Gut bacteria - recent research shows that the gut bacteria in adults with nut and seasonal allergies is altered. Specifically, they have higher levels of bacteroidales and lower levels of Clostridiales strains. Scientists are trying to determine if influencing gut bacteria could help treat or prevent allergies.
Why do certain people have allergic reactions?
Food allergies appear to be on the rise. For instance, the CDC says "the prevalence of food allergies increased from 3.4 percent in 1997-1999 to 5.1 percent in 2009-2011." No one is sure why numbers are increasing; however, there are some theories:
Diet - some scientists suggest changes in eating habits in Western nations may be the cause, while others say it could be due to a lower consumption of animal fats and higher intake of vegetable fats.
Pesticides and genetically modified foods - some believe that high exposure to pesticide residues and consumption of genetically modified foods affects immune system function during development in utero and also as people age.
Antioxidants - most people eat less fresh fruit and vegetables than those of previous generations (foods high in antioxidants, which help protect against cell damage); perhaps a lower antioxidant intake during childhood undermines proper immune system development.
Vitamin D - food allergy prevalence is higher in countries further from the equator, where there is less sunlight, an important source of vitamin D. The suggestion is that low vitamin D intake may result in a higher food allergy risk.
Lack of early exposure - also known as the hygiene hypothesis. Children are being brought up in super-sterile environments, with much lower exposure to germs than their parents were. Developed countries with higher use of anti-bacterial soaps and products with less exposure to healthy bacteria in soils and the environment have significantly higher rates of food allergies.
Perhaps the immune system has not been exposed enough to successfully differentiate between good and harmful substances. This hypothesis does not only apply to food allergies but many other environmental allergies others as well.
However, all of the above are just theories, with no compelling evidence to support them.

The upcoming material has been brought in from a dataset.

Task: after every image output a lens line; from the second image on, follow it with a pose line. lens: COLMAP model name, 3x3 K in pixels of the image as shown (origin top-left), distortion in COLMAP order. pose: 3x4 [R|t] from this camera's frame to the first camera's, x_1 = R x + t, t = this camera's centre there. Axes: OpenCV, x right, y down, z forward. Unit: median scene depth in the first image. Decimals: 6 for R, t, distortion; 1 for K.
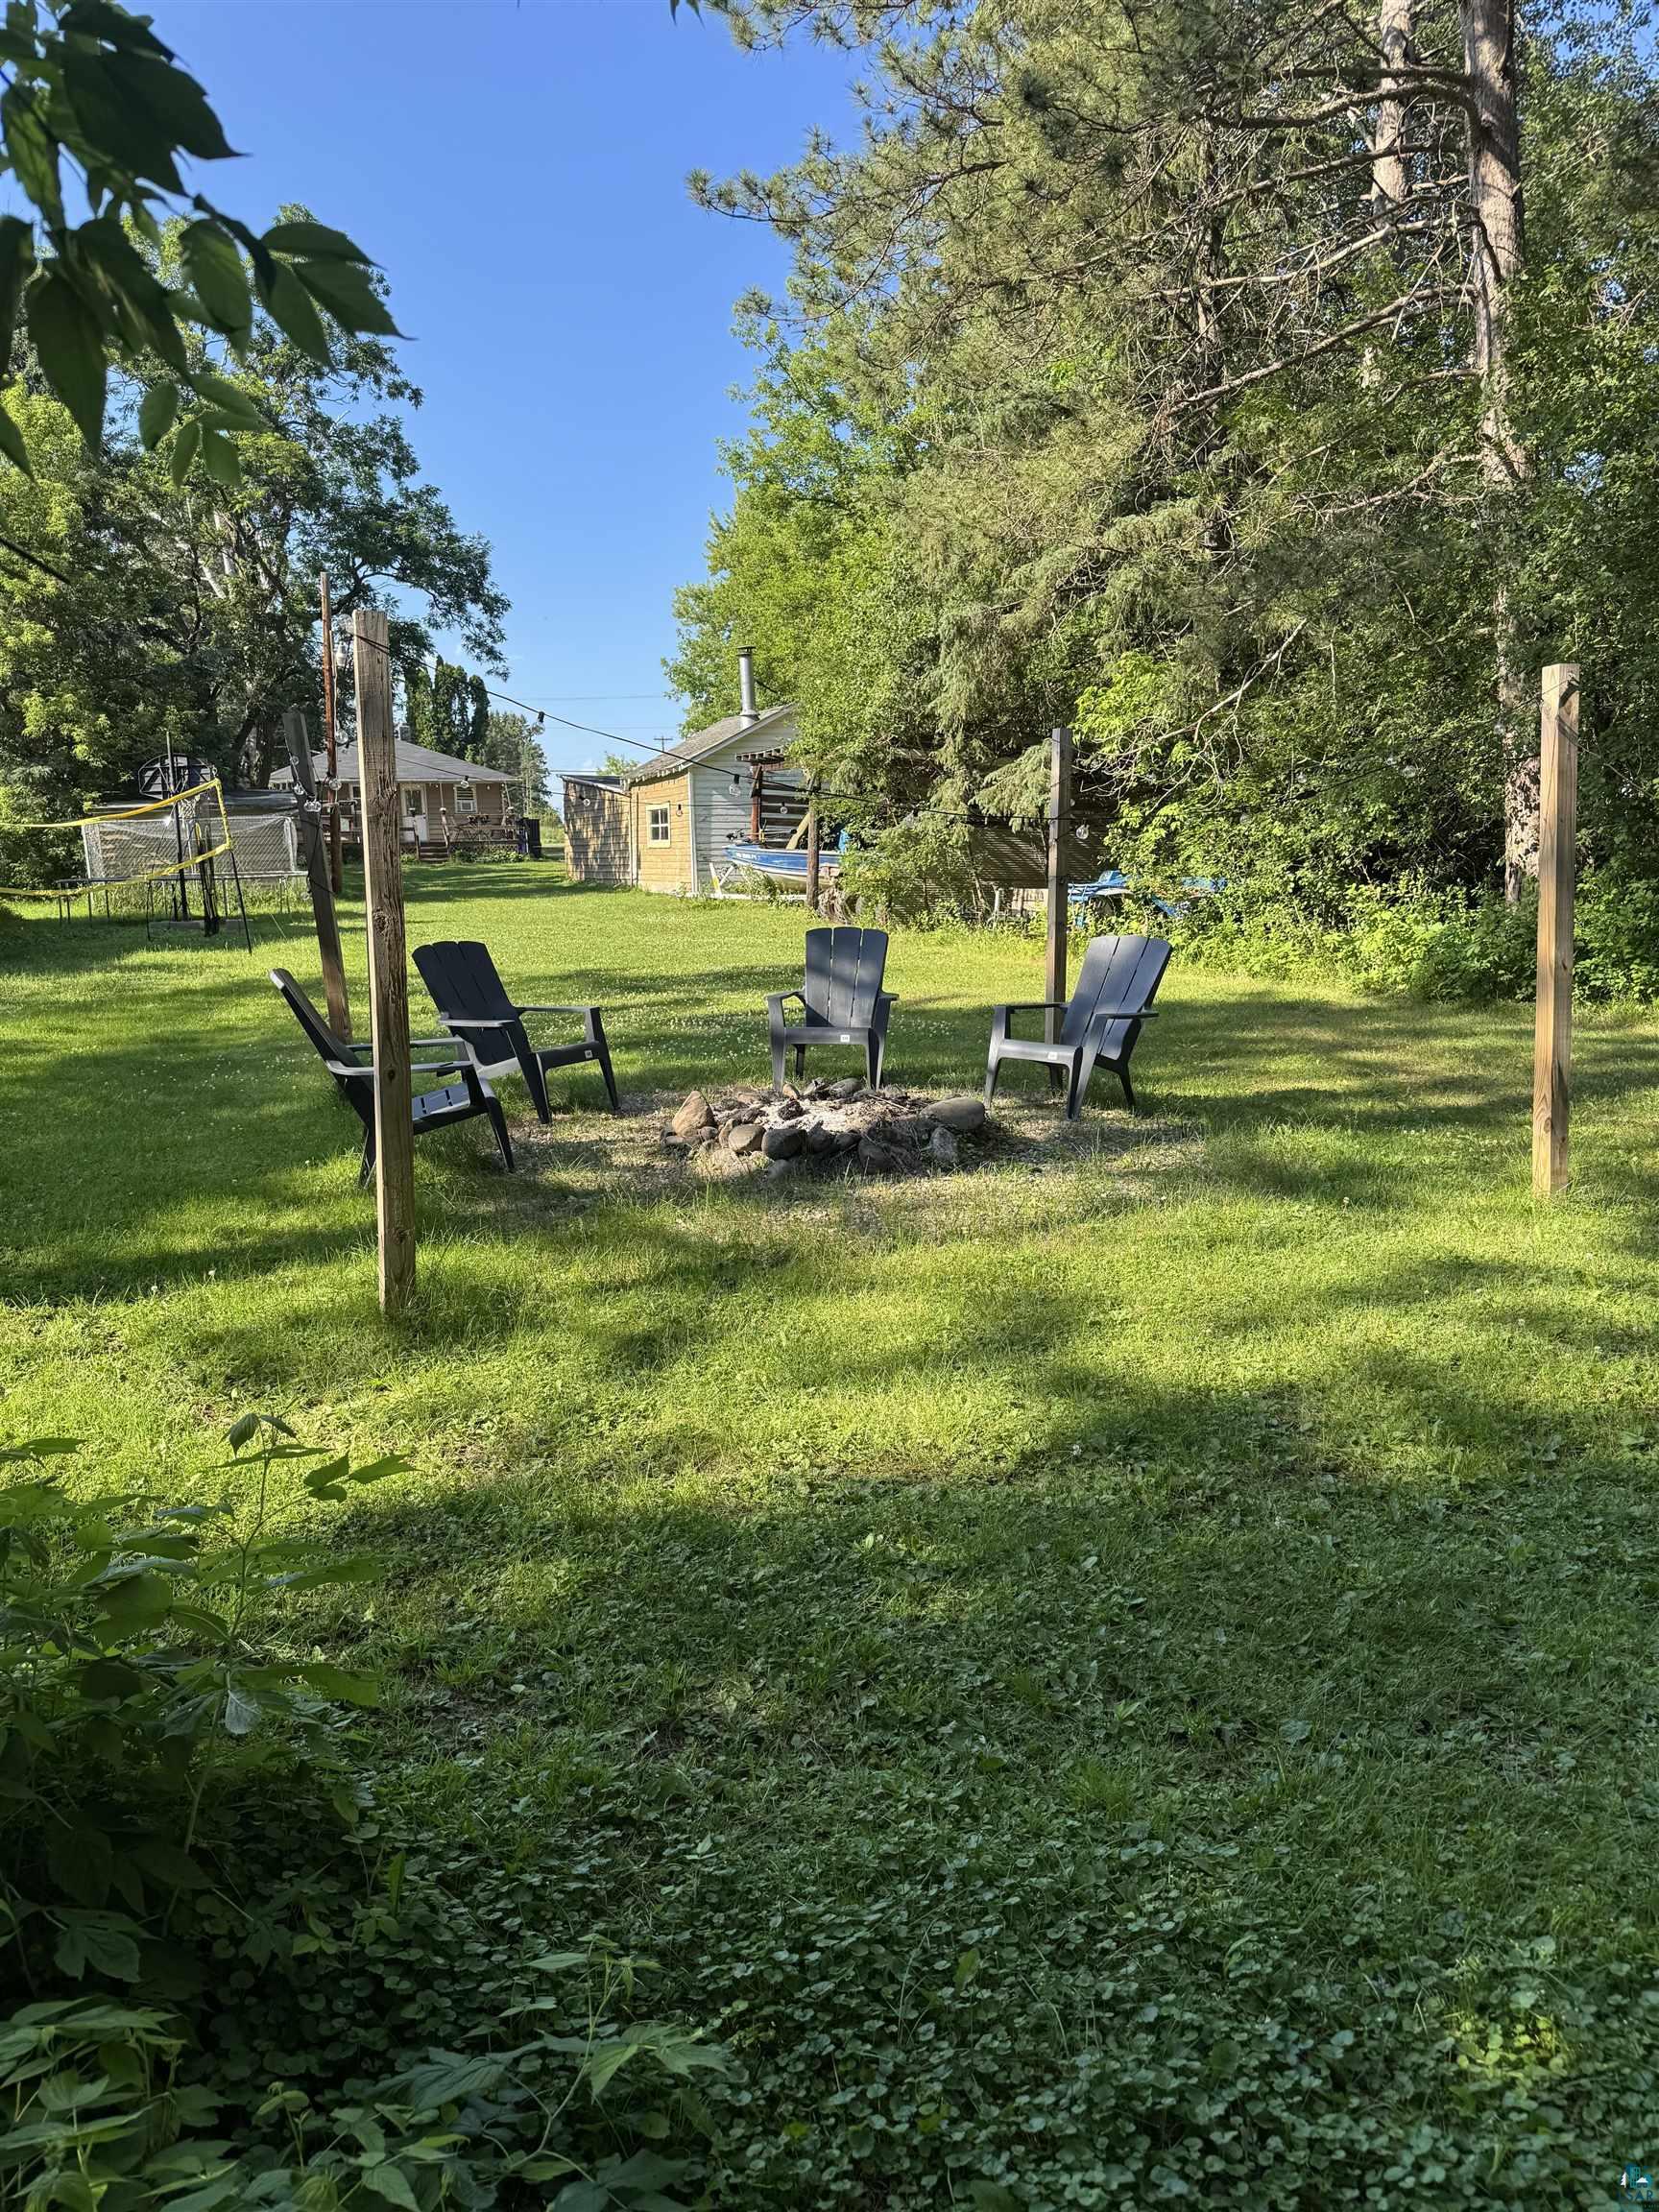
lens RADIAL K [[1534.2, 0, 828.2], [0, 1534.2, 1140.7], [0, 0, 1]] dist [0.067266, -0.094295]
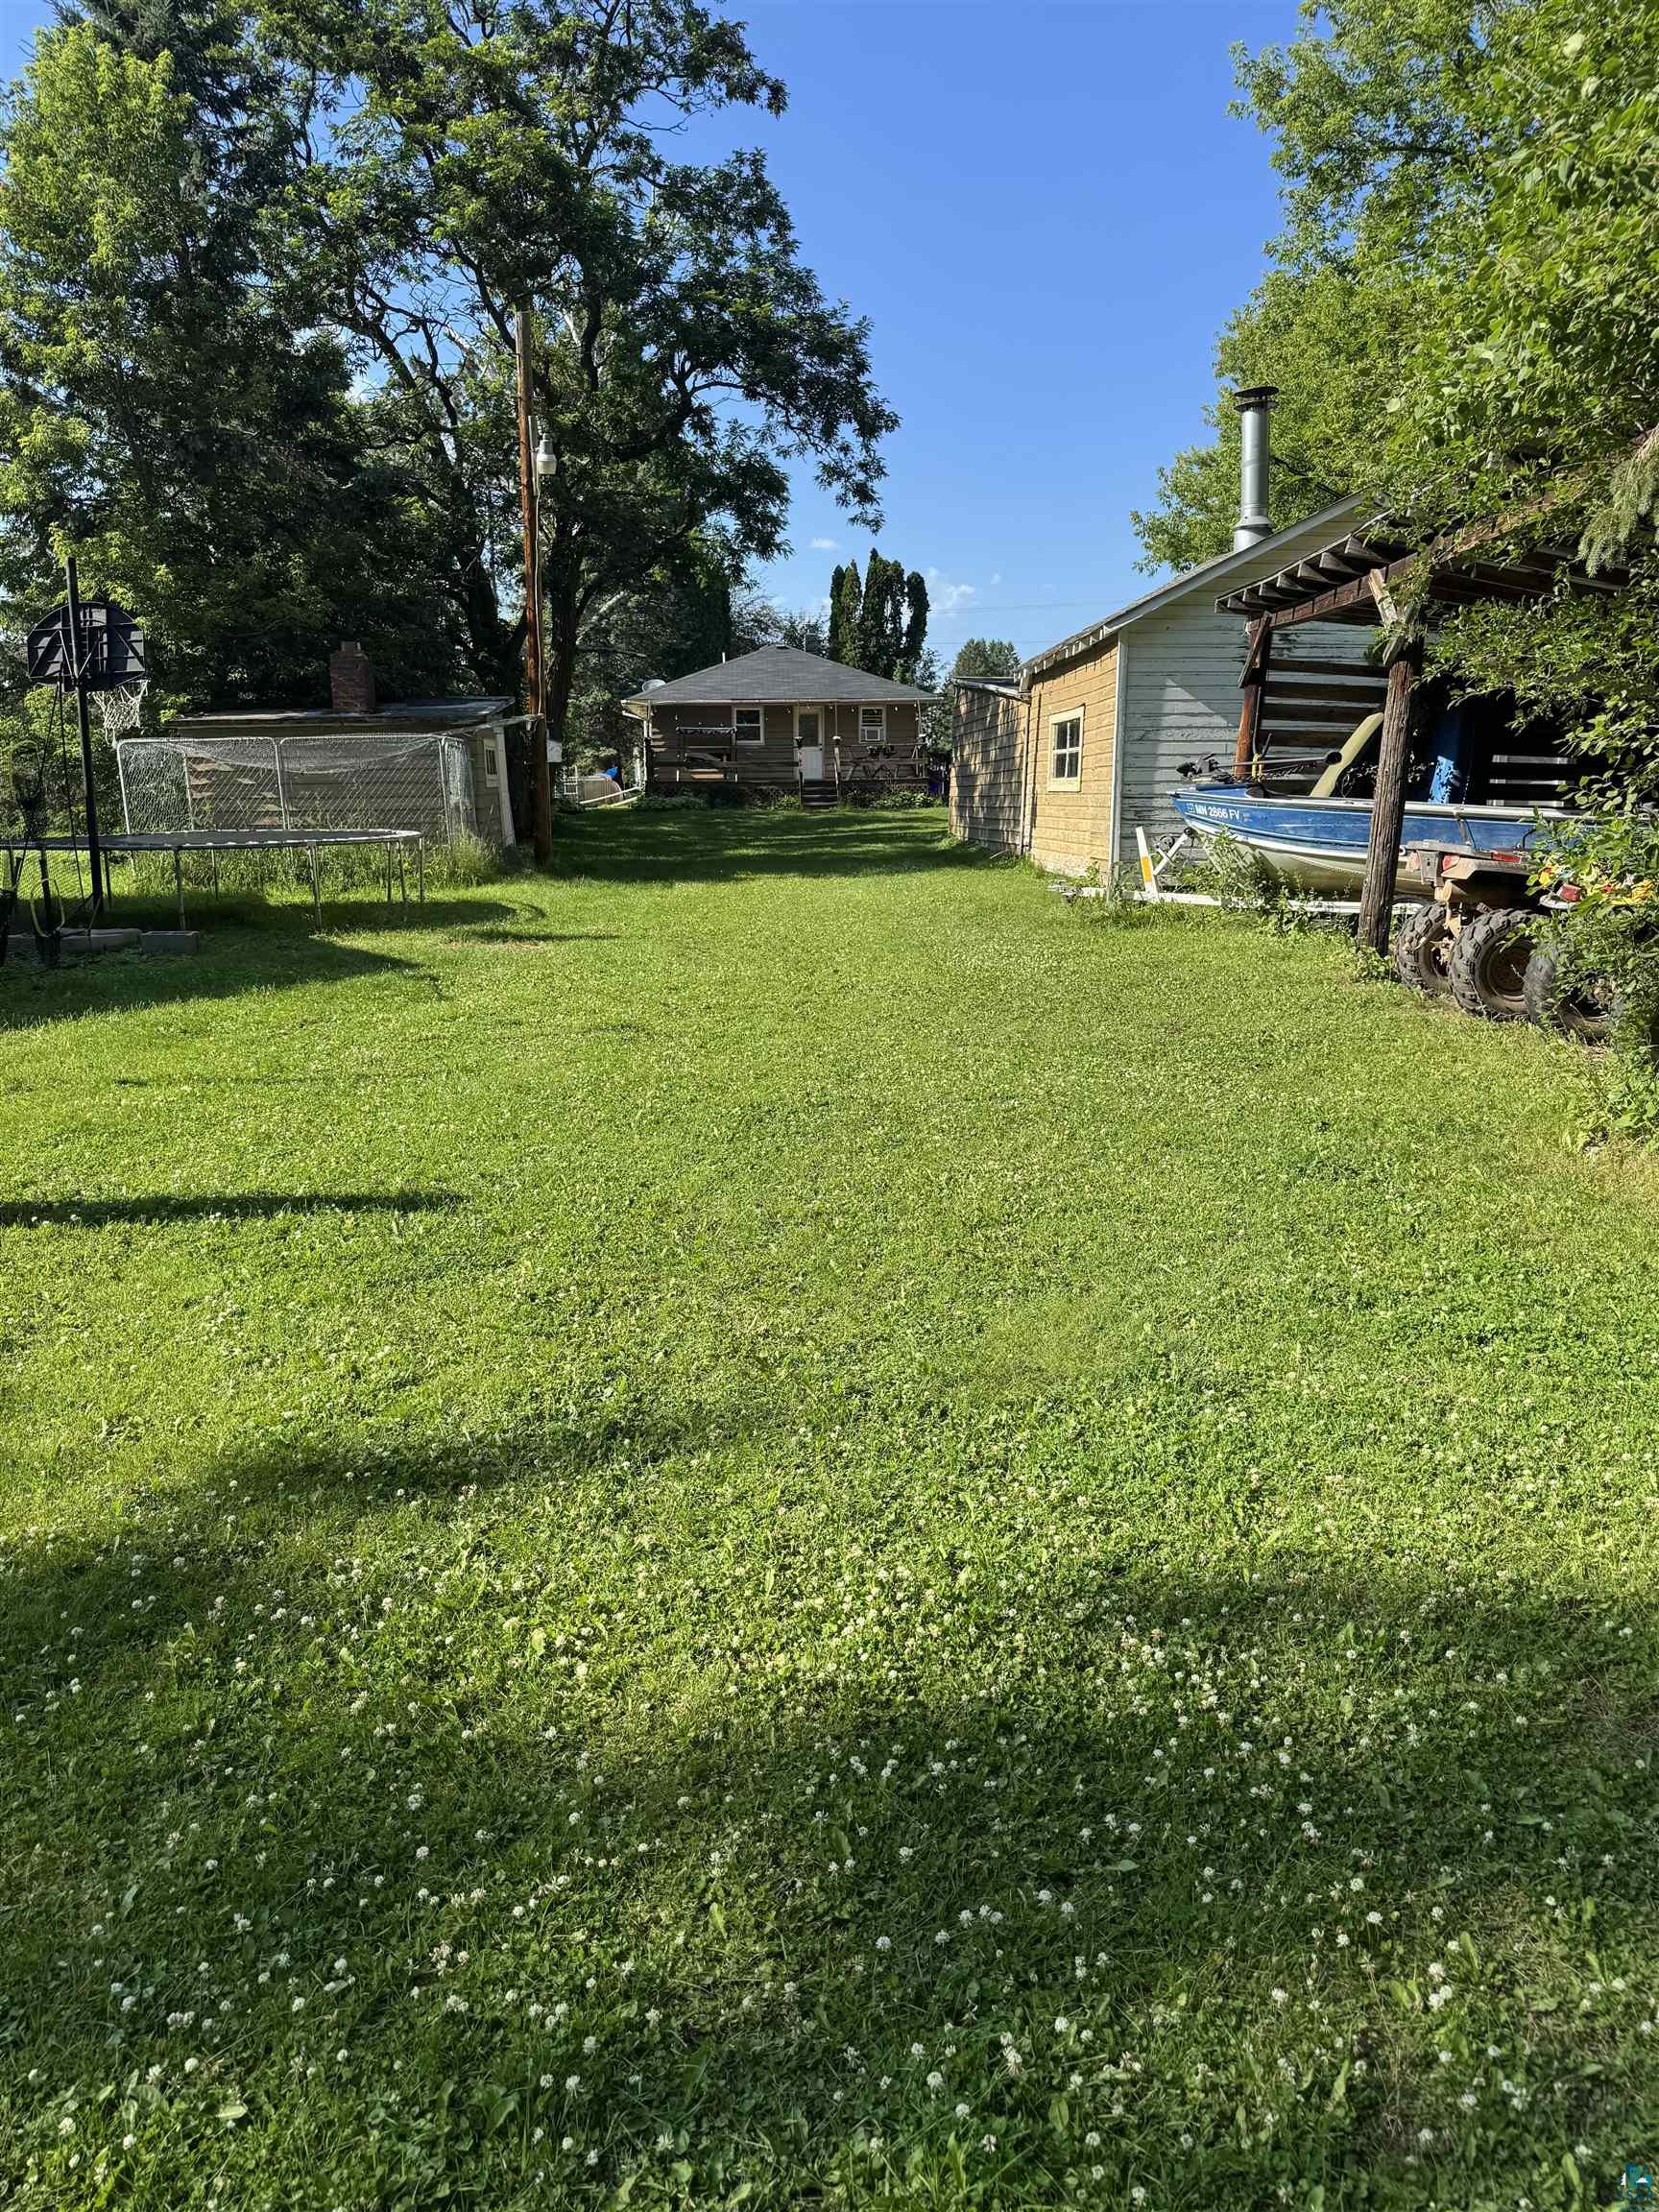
lens RADIAL K [[1534.2, 0, 828.2], [0, 1534.2, 1140.7], [0, 0, 1]] dist [0.067266, -0.094295]
pose [[0.952009, 0.077198, -0.296175, -0.015765], [-0.065909, 0.996674, 0.047929, -0.079994], [0.298890, -0.026108, 0.953930, 0.410842]]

Elimination diet - many patients will need to see a dietitian after being diagnosed with a food allergy. It is important if food needs to be eliminated from one's diet, that it is done in a way that does not undermine the individual's health.
For instance, if the allergy is just to peanuts, there will be no health consequences if the individual never eats peanuts again. However, an allergy to milk means finding other sources of calcium and protein.

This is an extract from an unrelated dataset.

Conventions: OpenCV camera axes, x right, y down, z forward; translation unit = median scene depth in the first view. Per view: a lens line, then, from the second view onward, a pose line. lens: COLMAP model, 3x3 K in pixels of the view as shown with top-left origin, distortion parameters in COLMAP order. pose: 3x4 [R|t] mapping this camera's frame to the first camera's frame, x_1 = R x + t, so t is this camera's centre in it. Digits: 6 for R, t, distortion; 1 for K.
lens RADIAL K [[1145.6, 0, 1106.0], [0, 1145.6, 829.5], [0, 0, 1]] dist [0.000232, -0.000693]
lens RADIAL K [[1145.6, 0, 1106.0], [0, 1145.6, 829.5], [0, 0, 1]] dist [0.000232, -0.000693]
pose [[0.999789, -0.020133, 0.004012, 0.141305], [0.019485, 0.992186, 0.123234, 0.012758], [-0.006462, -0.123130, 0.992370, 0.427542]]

Elimination may not simply mean not eating the particular food; it may also include never inhaling it, touching it, or eating foods with traces of it inside. Cutlery, crockery, cooking surfaces, and chopping boards must be free of the allergen.
Patients will need to read food and drink labels carefully. Even some soaps, pet foods, glues, and adhesives may have traces of a food allergen.
When eating out, being vigilant can be particularly difficult.
Medication for emergencies
Antihistamines - these will come in the form of gels, liquids, or tablets. They are usually effective for patients with mild or moderate allergies. Histamines are chemicals which cause most allergy symptoms, and antihistamines block their effects.
Epinephrine (adrenaline) - this is used by individuals who have food allergies that may result in anaphylaxis. Epinephrine keeps blood pressure up by constricting blood vessels, as well as easing the airways.
People who have had severe allergic reactions should carry an epinephrine auto-injector with them, for instance, the EpiPen, EpiPen Jr., Twinject, or Anapen.